Michael Pollan: Still A Believer
I know I'm supposed to be on vacation, but first thing this morning (after an extra hour of sleep!) I came across an op ed piece at the New York Times by Michael Pollan throwing down the gauntlet on the Farm Bill. As you know, the legislation goes to the Senate floor this week for open debate, and while reform has been relatively light in this round of negotiations, there is still a chance that additional changes can be made before the omnibus bill goes to President Bush for a signature.
In today's piece, Pollan does a great job pointing out the inherent contradictions in the legislation, and demonstrating that the constructive opportunity for change is a holistic one, not reform based on a single part of the appropriations:
We would not need all these nutrition programs if the commodity title didn’t do such a good job making junk food and fast food so ubiquitous and cheap. Food stamps are crucial, surely, but they will be spent on processed rather than real food as long as the commodity title makes calories of fat and sugar the best deal in the supermarket. We would not need all these conservation programs if the commodity title, by paying farmers by the bushel, didn’t encourage them to maximize production with agrochemicals and plant their farms with just one crop fence row to fence row.
And the government would not need to pay feedlots to clean up the water or upgrade their manure pits if subsidized grain didn’t make rearing animals on feedlots more economical than keeping them on farms. Why does the farm bill pay feedlots to install waste treatment systems rather than simply pay ranchers to keep their animals on grass, where the soil would be only too happy to treat their waste at no cost?

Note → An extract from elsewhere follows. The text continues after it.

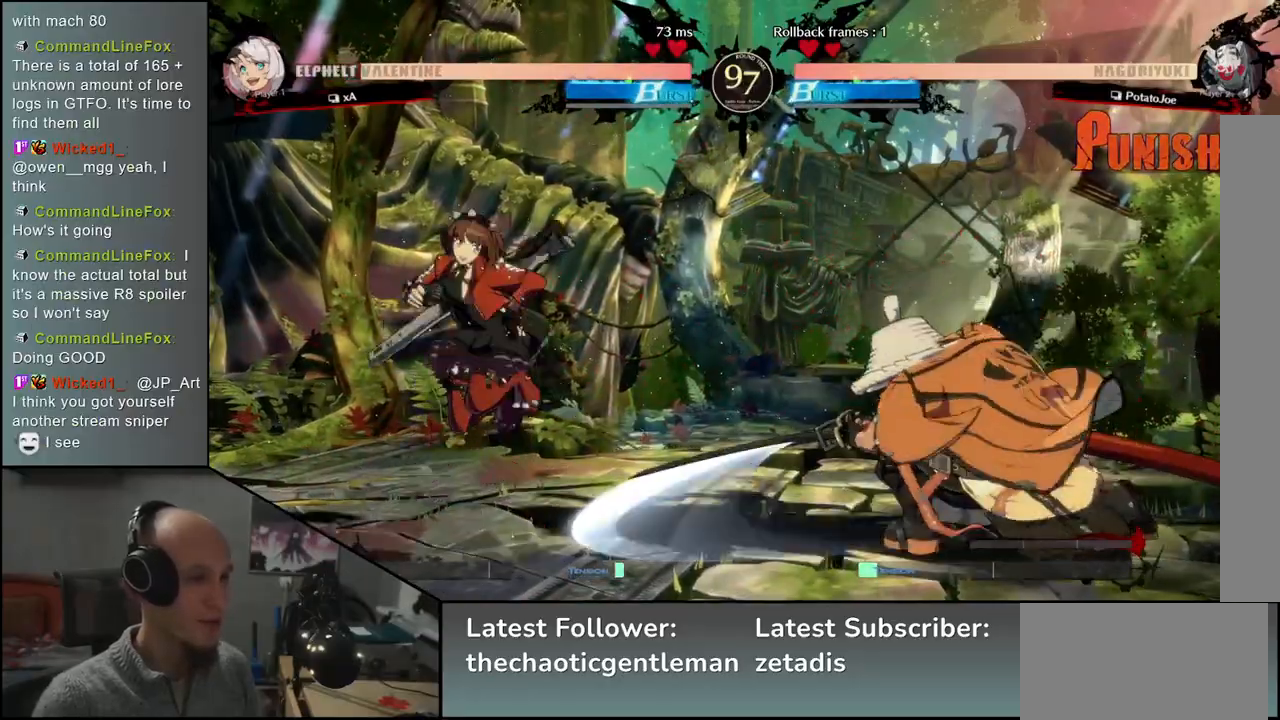
{"buttons": [], "left_stick": "right", "events": [[183, "left_stick", "down"], [267, "left_stick", "right"], [300, "L1", "down"], [417, "L1", "up"], [433, "left_stick", "center"], [483, "left_stick", "right"]]}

While I've been unimpressed by the process so far, and have in many ways given up on real change in the 2007 version of the bill, Pollan is more optimistic, looking to this "last mile" to be the saving grace of the effort.
One sensible amendment that Senator Byron Dorgan, Democrat of North Dakota, and Senator Chuck Grassley, Republican of Iowa, are expected to introduce would put a $250,000 cap on the payments any one farmer can receive in a year. This would free roughly $1 billion for other purposes (like food stamps and conservation) and slow the consolidation of farms in the Midwest.
A more radical alternative proposed by Senator Richard Lugar, Republican of Indiana, and Senator Frank Lautenberg, Democrat of New Jersey, would scrap the current subsidy system and replace it with a form of free government revenue insurance for all American farmers and ranchers, including the ones who grow actual food. Commodity farmers would receive a payment only when their income dropped more than 15 percent as the result of bad weather or price collapse. The $20 billion saved under this plan, called the Fresh Act, would go to conservation and nutrition programs, as well as to deficit reduction.
And so, on the eve of what may well be the final days of the 2007 Farm Bill debate, I ask you again, gentle readers, to act today. Your voice matters.